### PROVIDED RECORDS
+ + + + + + +
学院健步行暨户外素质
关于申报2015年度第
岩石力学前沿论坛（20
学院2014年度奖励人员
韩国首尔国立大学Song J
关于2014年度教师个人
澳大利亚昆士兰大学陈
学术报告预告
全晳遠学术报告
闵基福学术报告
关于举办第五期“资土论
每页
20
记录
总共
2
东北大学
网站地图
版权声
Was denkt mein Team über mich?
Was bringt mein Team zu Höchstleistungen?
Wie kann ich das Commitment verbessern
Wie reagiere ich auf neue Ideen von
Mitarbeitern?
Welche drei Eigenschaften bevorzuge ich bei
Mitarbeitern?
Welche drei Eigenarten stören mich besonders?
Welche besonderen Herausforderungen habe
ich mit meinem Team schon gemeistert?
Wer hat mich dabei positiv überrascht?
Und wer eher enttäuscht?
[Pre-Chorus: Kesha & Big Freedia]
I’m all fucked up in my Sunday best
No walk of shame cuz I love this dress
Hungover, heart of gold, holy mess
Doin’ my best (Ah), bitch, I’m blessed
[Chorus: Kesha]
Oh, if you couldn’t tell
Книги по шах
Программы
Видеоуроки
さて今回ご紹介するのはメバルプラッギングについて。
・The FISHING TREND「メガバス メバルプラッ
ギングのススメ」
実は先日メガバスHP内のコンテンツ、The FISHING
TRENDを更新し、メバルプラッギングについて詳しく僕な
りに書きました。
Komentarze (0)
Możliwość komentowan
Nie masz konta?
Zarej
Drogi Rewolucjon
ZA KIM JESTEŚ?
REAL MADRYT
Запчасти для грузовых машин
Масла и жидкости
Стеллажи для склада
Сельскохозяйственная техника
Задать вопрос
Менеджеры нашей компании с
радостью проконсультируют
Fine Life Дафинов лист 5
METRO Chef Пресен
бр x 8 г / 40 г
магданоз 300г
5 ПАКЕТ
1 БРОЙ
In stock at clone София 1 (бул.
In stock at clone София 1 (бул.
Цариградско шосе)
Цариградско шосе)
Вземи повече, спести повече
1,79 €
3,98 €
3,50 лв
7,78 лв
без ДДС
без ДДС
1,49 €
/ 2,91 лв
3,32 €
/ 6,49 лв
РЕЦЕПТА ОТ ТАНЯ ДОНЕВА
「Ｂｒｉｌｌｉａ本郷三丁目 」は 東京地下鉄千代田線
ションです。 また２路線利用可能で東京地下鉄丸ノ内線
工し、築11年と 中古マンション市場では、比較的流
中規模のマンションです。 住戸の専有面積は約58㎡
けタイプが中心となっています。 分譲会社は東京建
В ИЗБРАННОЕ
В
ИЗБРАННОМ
+ + + + + + +
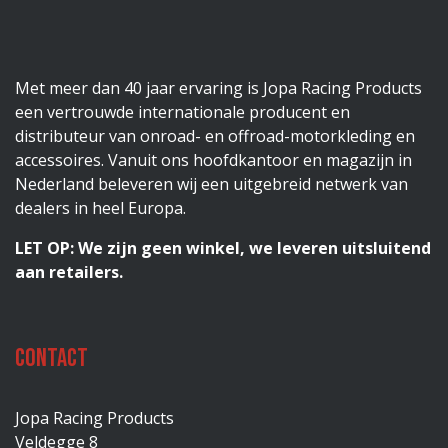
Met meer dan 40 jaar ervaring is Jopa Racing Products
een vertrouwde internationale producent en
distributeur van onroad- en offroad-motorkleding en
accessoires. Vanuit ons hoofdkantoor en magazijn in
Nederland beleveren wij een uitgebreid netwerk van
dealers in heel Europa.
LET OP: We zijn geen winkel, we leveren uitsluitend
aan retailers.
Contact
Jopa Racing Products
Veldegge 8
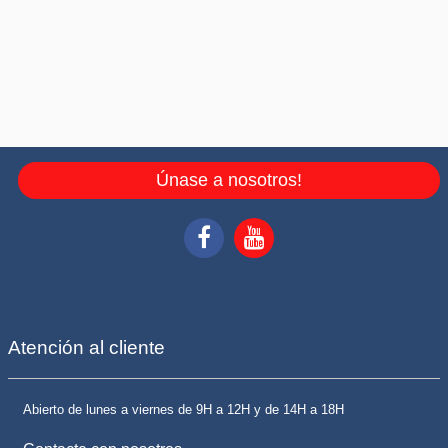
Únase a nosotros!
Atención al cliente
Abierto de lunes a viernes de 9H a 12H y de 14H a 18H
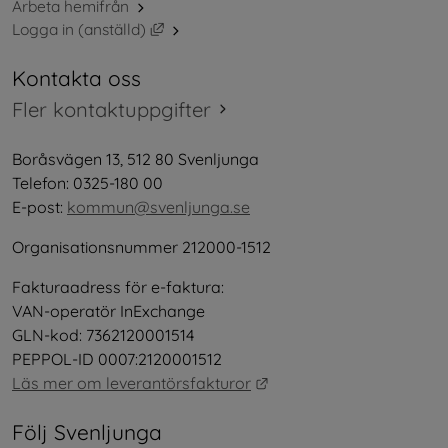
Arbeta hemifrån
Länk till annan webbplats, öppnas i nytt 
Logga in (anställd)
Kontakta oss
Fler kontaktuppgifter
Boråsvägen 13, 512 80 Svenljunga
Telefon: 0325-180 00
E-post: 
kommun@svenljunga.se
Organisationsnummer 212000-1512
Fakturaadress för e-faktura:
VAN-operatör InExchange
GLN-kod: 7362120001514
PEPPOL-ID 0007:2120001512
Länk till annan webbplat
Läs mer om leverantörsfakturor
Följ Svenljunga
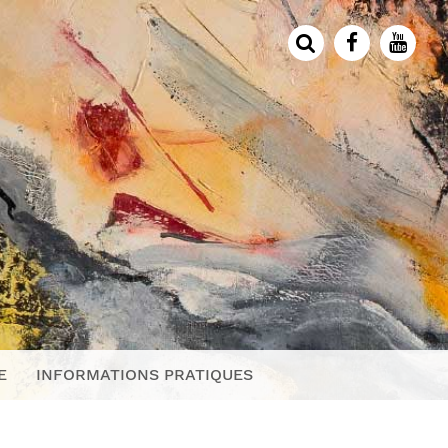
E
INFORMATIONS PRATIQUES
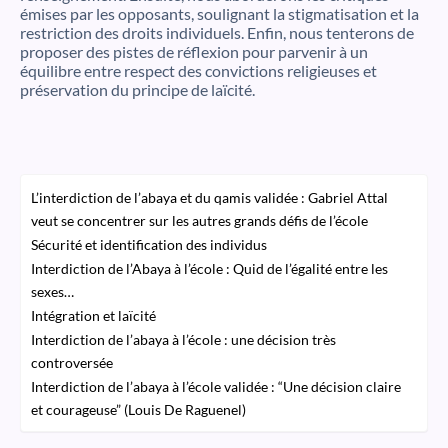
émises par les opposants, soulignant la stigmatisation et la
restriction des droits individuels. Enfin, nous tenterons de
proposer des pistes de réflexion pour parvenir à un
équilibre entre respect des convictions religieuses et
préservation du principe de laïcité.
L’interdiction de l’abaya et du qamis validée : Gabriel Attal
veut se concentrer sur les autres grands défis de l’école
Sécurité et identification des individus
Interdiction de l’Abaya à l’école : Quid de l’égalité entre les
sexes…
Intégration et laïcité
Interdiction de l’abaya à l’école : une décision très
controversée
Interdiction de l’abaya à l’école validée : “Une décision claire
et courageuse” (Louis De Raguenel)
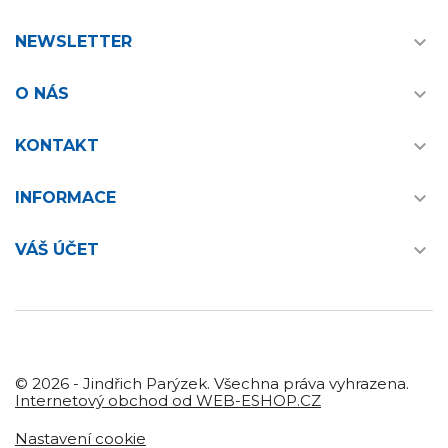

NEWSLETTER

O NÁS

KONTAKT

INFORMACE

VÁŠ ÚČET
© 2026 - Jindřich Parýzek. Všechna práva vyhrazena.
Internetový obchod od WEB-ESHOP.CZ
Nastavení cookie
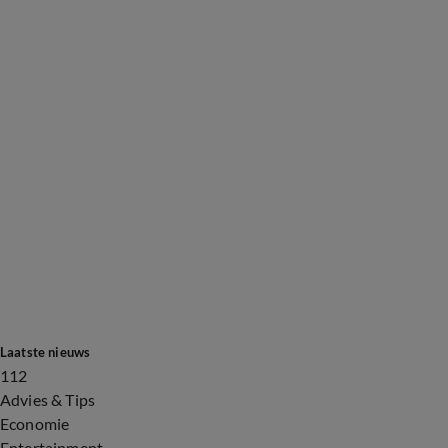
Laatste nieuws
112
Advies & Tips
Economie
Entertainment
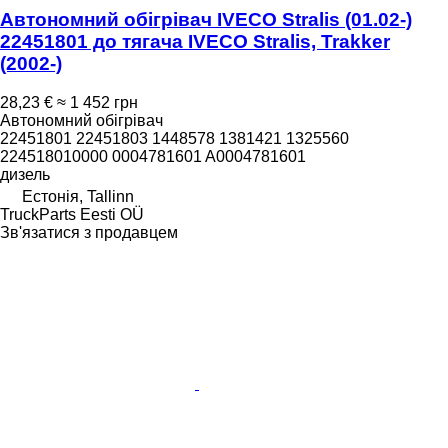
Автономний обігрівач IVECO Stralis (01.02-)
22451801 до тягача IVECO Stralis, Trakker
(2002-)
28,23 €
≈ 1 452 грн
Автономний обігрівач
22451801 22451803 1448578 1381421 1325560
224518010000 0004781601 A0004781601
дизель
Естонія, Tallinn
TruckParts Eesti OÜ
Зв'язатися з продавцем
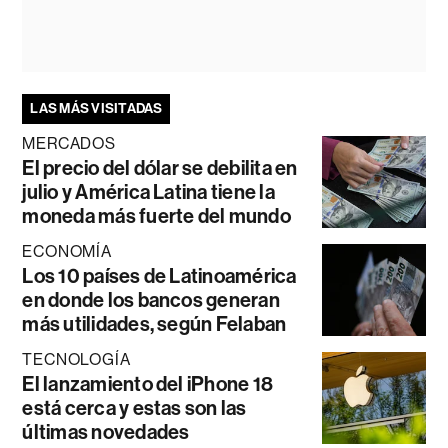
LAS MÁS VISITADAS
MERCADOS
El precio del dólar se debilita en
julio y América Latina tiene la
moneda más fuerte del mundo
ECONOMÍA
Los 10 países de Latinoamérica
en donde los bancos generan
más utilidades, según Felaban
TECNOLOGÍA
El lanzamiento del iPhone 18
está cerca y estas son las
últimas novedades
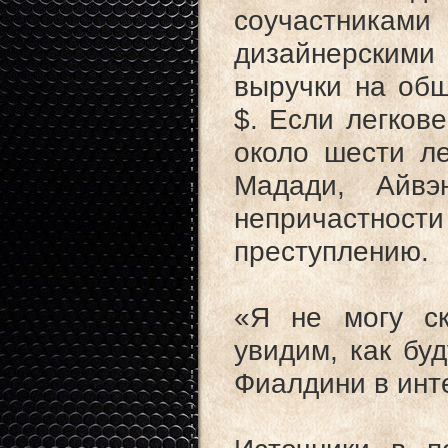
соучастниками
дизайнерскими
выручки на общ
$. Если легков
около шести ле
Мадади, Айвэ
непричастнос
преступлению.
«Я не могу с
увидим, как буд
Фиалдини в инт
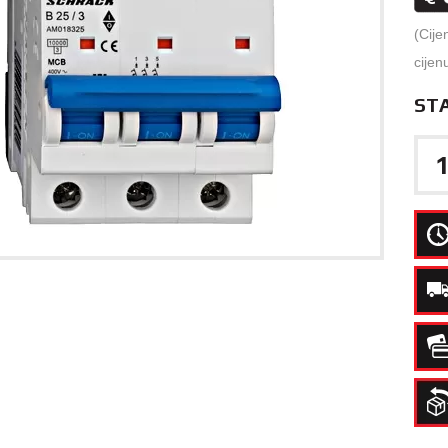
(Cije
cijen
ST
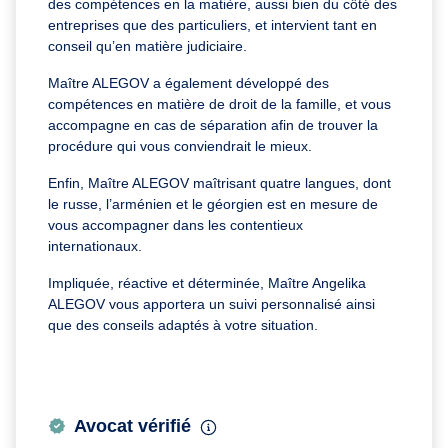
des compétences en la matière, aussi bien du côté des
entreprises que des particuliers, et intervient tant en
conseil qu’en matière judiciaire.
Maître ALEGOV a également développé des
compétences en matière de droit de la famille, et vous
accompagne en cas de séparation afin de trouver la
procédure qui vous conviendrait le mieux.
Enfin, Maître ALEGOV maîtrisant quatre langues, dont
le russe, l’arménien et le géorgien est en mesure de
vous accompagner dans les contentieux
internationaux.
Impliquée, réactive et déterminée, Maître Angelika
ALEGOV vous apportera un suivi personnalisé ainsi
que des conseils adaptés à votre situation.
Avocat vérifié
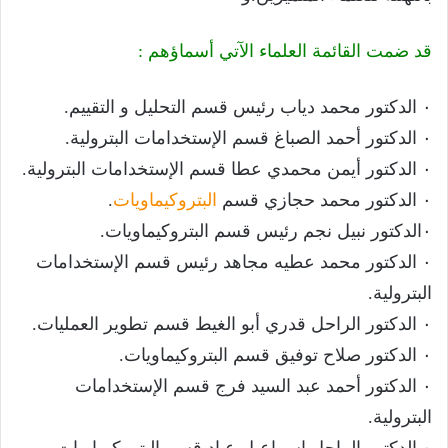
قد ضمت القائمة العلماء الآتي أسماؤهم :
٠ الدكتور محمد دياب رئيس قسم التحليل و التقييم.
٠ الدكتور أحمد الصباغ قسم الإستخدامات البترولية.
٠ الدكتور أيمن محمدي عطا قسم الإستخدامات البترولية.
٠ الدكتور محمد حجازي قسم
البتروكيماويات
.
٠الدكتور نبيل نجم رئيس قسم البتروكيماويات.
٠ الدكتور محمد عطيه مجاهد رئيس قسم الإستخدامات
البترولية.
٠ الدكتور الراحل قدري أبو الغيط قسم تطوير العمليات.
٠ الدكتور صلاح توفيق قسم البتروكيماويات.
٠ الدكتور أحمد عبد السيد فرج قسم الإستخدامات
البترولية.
+ + + + + + +
### WHAT TO WORK ON
Reproduce the items word for word, from the line with "Arbeta hemifrån" up to and including the line with "Entertainment", and leave the pictures out of your answer.

### TASK ANSWER
Arbeta hemifrån
Länk till annan webbplats, öppnas i nytt 
Logga in (anställd)
Kontakta oss
Fler kontaktuppgifter
Boråsvägen 13, 512 80 Svenljunga
Telefon: 0325-180 00
E-post: 
kommun@svenljunga.se
Organisationsnummer 212000-1512
Fakturaadress för e-faktura:
VAN-operatör InExchange
GLN-kod: 7362120001514
PEPPOL-ID 0007:2120001512
Länk till annan webbplat
Läs mer om leverantörsfakturor
Följ Svenljunga
E
INFORMATIONS PRATIQUES
émises par les opposants, soulignant la stigmatisation et la
restriction des droits individuels. Enfin, nous tenterons de
proposer des pistes de réflexion pour parvenir à un
équilibre entre respect des convictions religieuses et
préservation du principe de laïcité.
L’interdiction de l’abaya et du qamis validée : Gabriel Attal
veut se concentrer sur les autres grands défis de l’école
Sécurité et identification des individus
Interdiction de l’Abaya à l’école : Quid de l’égalité entre les
sexes…
Intégration et laïcité
Interdiction de l’abaya à l’école : une décision très
controversée
Interdiction de l’abaya à l’école validée : “Une décision claire
et courageuse” (Louis De Raguenel)

NEWSLETTER

O NÁS

KONTAKT

INFORMACE

VÁŠ ÚČET
© 2026 - Jindřich Parýzek. Všechna práva vyhrazena.
Internetový obchod od WEB-ESHOP.CZ
Nastavení cookie
Laatste nieuws
112
Advies & Tips
Economie
Entertainment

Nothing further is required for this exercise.